> Exercise:
Return the full listing unchanged, excluding any images it contains.
+++
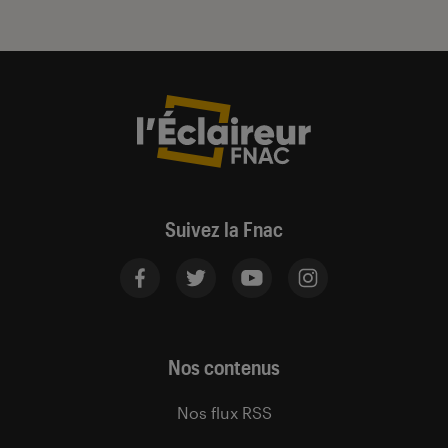
Suivez la Fnac
Nos contenus
Nos flux RSS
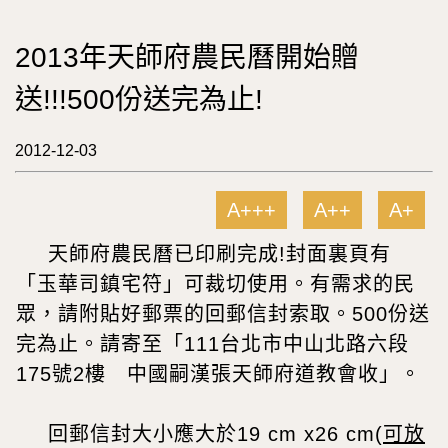
2013年天師府農民曆開始贈
送!!!500份送完為止!
2012-12-03
A+++
A++
A+
天師府農民曆已印刷完成
!
封面裏頁有
「玉華司鎮宅符」可裁切使用。有需求的民
眾，請附貼好郵票的回郵信封索取。
500
份送
完為止。請寄至「
111
台北市中山北路六段
175
號
2
樓 中國嗣漢張天師府道教會收」。
回郵信封大小應大於
19 cm x26 cm(
可放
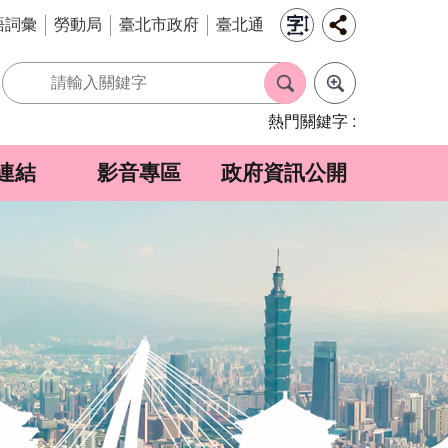
語詞彙
勞動局
臺北市政府
臺北通
熱門關鍵字
連結
影音專區
政府資訊公開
+++
> Solution for this task:
Suivez la Fnac
Nos contenus
Nos flux RSS
2013年天師府農民曆開始贈
送!!!500份送完為止!
2012-12-03
A+++
A++
A+
天師府農民曆已印刷完成
!
封面裏頁有
「玉華司鎮宅符」可裁切使用。有需求的民
眾，請附貼好郵票的回郵信封索取。
500
份送
完為止。請寄至「
111
台北市中山北路六段
175
號
2
樓 中國嗣漢張天師府道教會收」。
回郵信封大小應大於
19 cm x26 cm(
可放
語詞彙
勞動局
臺北市政府
臺北通
熱門關鍵字
連結
影音專區
政府資訊公開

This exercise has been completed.